The limited number of television licenses provided by the government also discourages investment in niche products like current affairs, because to generate the most profits in a market with only five major broadcasters, commercial stations must pitch to the widest possible audience. But this is already being remedied with the advent of digital television, allowing networks to appeal to niche audiences. There is no reason to think that a dedicated, privately-funded, current affairs channel would not do well in this environment.

Other criticisms include that with commercial investment comes commercial interests, and that the ABC could not maintain editorial independence in this environment. That argument takes a pretty dim view of ABC's journalists and assumes that they would suddenly lose their integrity and start actively pushing the financial interests of their owners.

More serious is the concern that the ABC's services for rural and regional Australia would not be commercially viable. That is probably right. But as was the case when Telstra was privatised, the government could legislate minimum service obligations for the ABC that included its current offerings to regional communities.
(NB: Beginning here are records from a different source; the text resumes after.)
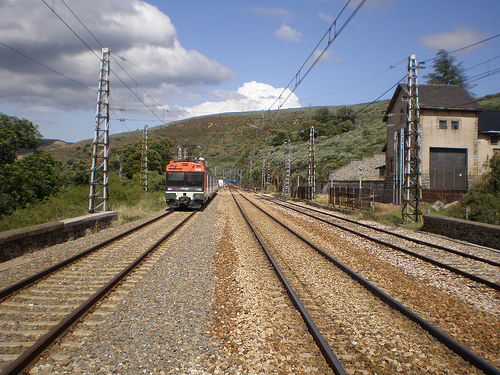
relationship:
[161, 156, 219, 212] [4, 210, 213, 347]
train on tracks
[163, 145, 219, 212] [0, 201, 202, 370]
train on tracks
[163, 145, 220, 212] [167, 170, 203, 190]
train engine has windshield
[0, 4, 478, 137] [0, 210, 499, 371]
wire over train tracks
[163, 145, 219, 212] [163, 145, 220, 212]
train has front portion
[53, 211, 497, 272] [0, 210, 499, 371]
curb along rail roads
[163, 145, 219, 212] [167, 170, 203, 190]
train has windows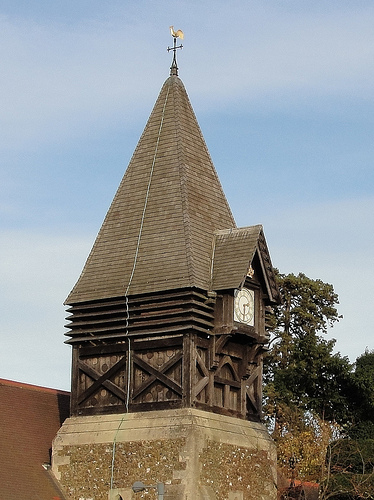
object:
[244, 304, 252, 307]
dials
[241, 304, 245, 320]
dials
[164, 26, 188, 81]
tower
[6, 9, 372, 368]
sky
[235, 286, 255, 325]
clockface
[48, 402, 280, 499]
base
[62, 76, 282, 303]
roof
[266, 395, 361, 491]
leaves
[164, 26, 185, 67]
cross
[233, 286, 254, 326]
clock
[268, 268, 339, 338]
tree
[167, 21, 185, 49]
rooster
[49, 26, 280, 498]
building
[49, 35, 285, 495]
spire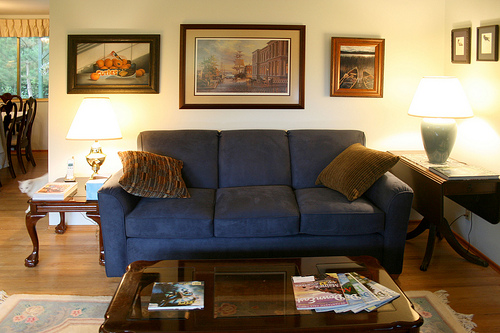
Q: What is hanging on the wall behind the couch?
A: Artwork.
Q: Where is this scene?
A: The living room.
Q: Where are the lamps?
A: On both sides of the couch.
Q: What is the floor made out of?
A: Wood.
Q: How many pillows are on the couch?
A: Two.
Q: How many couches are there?
A: One.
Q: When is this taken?
A: Daytime.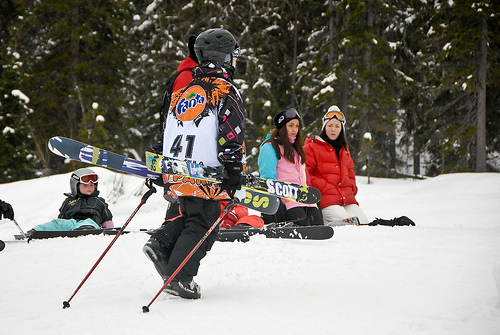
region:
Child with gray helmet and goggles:
[19, 167, 131, 244]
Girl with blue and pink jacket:
[256, 105, 323, 227]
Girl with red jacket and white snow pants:
[303, 108, 400, 228]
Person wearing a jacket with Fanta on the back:
[140, 28, 255, 303]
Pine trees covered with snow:
[6, 3, 495, 184]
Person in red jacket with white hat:
[161, 26, 201, 131]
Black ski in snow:
[139, 220, 338, 243]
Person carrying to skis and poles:
[43, 26, 320, 312]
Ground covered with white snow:
[1, 163, 499, 330]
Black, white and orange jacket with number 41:
[151, 65, 248, 198]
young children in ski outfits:
[2, 23, 363, 315]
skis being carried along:
[43, 135, 323, 215]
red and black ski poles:
[61, 185, 234, 315]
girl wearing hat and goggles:
[318, 103, 350, 144]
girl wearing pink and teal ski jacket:
[255, 106, 317, 211]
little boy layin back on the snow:
[29, 167, 114, 240]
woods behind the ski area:
[0, 0, 498, 184]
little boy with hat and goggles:
[68, 166, 100, 196]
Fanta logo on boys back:
[173, 83, 208, 123]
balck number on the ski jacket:
[168, 131, 198, 161]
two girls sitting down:
[253, 94, 411, 229]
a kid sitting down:
[31, 168, 116, 233]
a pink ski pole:
[139, 201, 249, 316]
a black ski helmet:
[188, 28, 241, 68]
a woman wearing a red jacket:
[303, 103, 370, 206]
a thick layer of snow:
[239, 248, 486, 328]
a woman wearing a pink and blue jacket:
[256, 105, 318, 211]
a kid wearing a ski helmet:
[63, 168, 103, 199]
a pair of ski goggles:
[73, 170, 103, 186]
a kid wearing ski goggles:
[69, 170, 97, 197]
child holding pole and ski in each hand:
[41, 27, 322, 317]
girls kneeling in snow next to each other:
[257, 100, 363, 225]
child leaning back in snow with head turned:
[27, 161, 117, 241]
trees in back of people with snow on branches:
[2, 11, 492, 176]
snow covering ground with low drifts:
[7, 160, 492, 326]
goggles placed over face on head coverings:
[270, 101, 350, 121]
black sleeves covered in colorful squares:
[157, 67, 242, 178]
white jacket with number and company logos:
[155, 66, 225, 201]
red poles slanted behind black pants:
[57, 180, 252, 311]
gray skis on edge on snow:
[210, 220, 335, 241]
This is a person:
[312, 93, 378, 248]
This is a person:
[256, 81, 314, 261]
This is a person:
[140, 21, 250, 301]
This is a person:
[15, 148, 131, 259]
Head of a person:
[317, 96, 357, 141]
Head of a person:
[274, 97, 312, 145]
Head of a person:
[181, 23, 246, 79]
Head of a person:
[59, 160, 111, 199]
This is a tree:
[465, 5, 498, 176]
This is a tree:
[353, 9, 379, 184]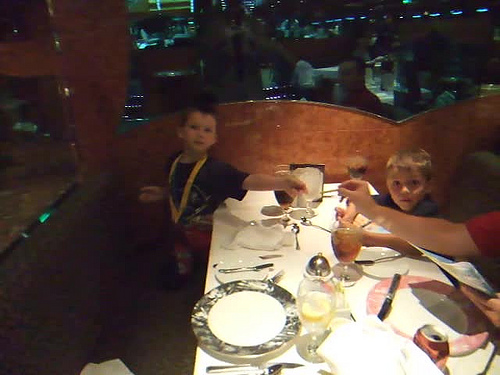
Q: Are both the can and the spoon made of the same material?
A: Yes, both the can and the spoon are made of metal.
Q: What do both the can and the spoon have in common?
A: The material, both the can and the spoon are metallic.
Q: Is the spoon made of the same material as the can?
A: Yes, both the spoon and the can are made of metal.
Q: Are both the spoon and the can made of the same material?
A: Yes, both the spoon and the can are made of metal.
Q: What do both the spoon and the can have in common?
A: The material, both the spoon and the can are metallic.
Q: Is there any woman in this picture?
A: No, there are no women.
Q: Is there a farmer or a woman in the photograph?
A: No, there are no women or farmers.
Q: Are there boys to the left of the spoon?
A: Yes, there is a boy to the left of the spoon.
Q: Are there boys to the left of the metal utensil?
A: Yes, there is a boy to the left of the spoon.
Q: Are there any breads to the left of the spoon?
A: No, there is a boy to the left of the spoon.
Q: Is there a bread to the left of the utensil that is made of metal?
A: No, there is a boy to the left of the spoon.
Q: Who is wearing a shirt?
A: The boy is wearing a shirt.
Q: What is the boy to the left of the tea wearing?
A: The boy is wearing a shirt.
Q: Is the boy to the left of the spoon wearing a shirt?
A: Yes, the boy is wearing a shirt.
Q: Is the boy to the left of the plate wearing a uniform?
A: No, the boy is wearing a shirt.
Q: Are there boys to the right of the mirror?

Privatisation of the ABC should not lead to a diminishing of the quality of its services. As a commercially viable entity, there is little public policy justification for retaining the ABC in public hands. The challenge rests with supporters of the ABC who simultaneously hold the position that the ABC provides fantastic services, but should never be privatised. If the ABC's service is as fantastic as they claim, it should thrive after privatisation.